§ **Problem statement**
Copy the records below exactly. Include all of them.

_____

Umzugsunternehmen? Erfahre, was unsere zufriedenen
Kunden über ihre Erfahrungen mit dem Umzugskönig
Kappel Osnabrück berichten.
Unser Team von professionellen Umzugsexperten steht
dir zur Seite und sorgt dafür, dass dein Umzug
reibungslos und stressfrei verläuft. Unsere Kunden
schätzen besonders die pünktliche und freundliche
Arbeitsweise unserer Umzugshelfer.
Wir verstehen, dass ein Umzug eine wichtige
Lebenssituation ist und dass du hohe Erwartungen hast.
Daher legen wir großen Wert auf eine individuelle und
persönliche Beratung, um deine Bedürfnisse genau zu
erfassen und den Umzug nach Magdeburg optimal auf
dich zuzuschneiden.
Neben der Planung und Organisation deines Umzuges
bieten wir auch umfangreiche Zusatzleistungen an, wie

_____

§ **Solution**
Umzugsunternehmen? Erfahre, was unsere zufriedenen
Kunden über ihre Erfahrungen mit dem Umzugskönig
Kappel Osnabrück berichten.
Unser Team von professionellen Umzugsexperten steht
dir zur Seite und sorgt dafür, dass dein Umzug
reibungslos und stressfrei verläuft. Unsere Kunden
schätzen besonders die pünktliche und freundliche
Arbeitsweise unserer Umzugshelfer.
Wir verstehen, dass ein Umzug eine wichtige
Lebenssituation ist und dass du hohe Erwartungen hast.
Daher legen wir großen Wert auf eine individuelle und
persönliche Beratung, um deine Bedürfnisse genau zu
erfassen und den Umzug nach Magdeburg optimal auf
dich zuzuschneiden.
Neben der Planung und Organisation deines Umzuges
bieten wir auch umfangreiche Zusatzleistungen an, wie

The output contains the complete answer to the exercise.